Folake has a large heart. She is generous and magnanimous (to a fault, it should be added). Endowed with an elephant memory, Folake recalls things with astonishing precision. She is a master juggler of responsibilities, a multitasker par excellence. Anyone who has ever been involved in any project with Folake will tell you that she makes the work about the work and the team efforts required to achieve the objectives of the project, and not about her or other personalities. With Folake leading a project, you will not have to worry about personalities or having to massage anybody’s ego.

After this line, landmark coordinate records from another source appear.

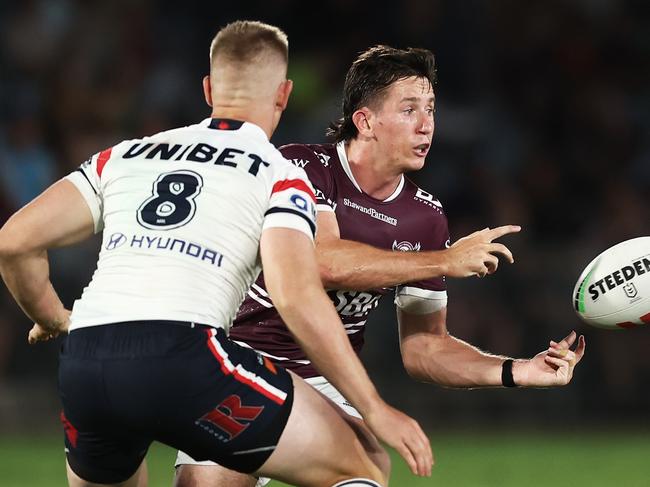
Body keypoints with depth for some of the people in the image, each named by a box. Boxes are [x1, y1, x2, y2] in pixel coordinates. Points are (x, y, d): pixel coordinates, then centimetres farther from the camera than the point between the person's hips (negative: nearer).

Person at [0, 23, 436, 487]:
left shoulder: (124, 156, 24)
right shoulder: (279, 175, 10)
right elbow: (297, 295, -6)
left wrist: (54, 321, 35)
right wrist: (375, 409, -3)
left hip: (82, 367, 5)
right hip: (183, 359, -5)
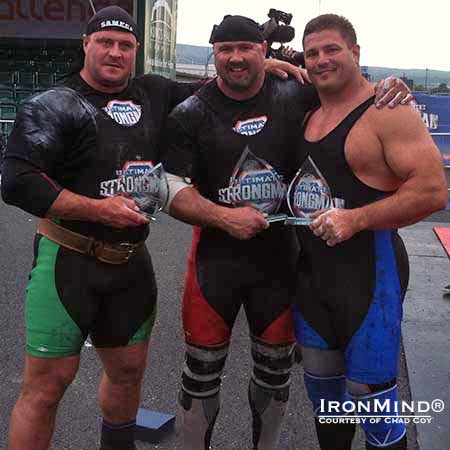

She is a general who knows how to lead and marshal her troops and execute strategies to achieve corporate victories. Ask anyone who knows how she and her lieutenants planned and executed the massive corporate rebranding of FirstBank and the entire FBN Holdings group in 2014 from their strategic “War Room”, and you will be amazed at the cerebral prowess, business acumen and big-picture-perspective-executing mindset possessed by the self-effacing strategy, marketing and business guru that Folake is.
Outstanding as Folake is, there can be no argument against the natural reality that there cannot be only one woman who fits the mould of someone who embodies the FAM philosophy. In other words, there are a number of FAMs out there in the world and in various professional circles. It just so happens that in the “comity” of FAMs in the world and its professional circles, this Favourite Amazon of Mother-Earth, Folake Ani-Mumuney is primus inter pares!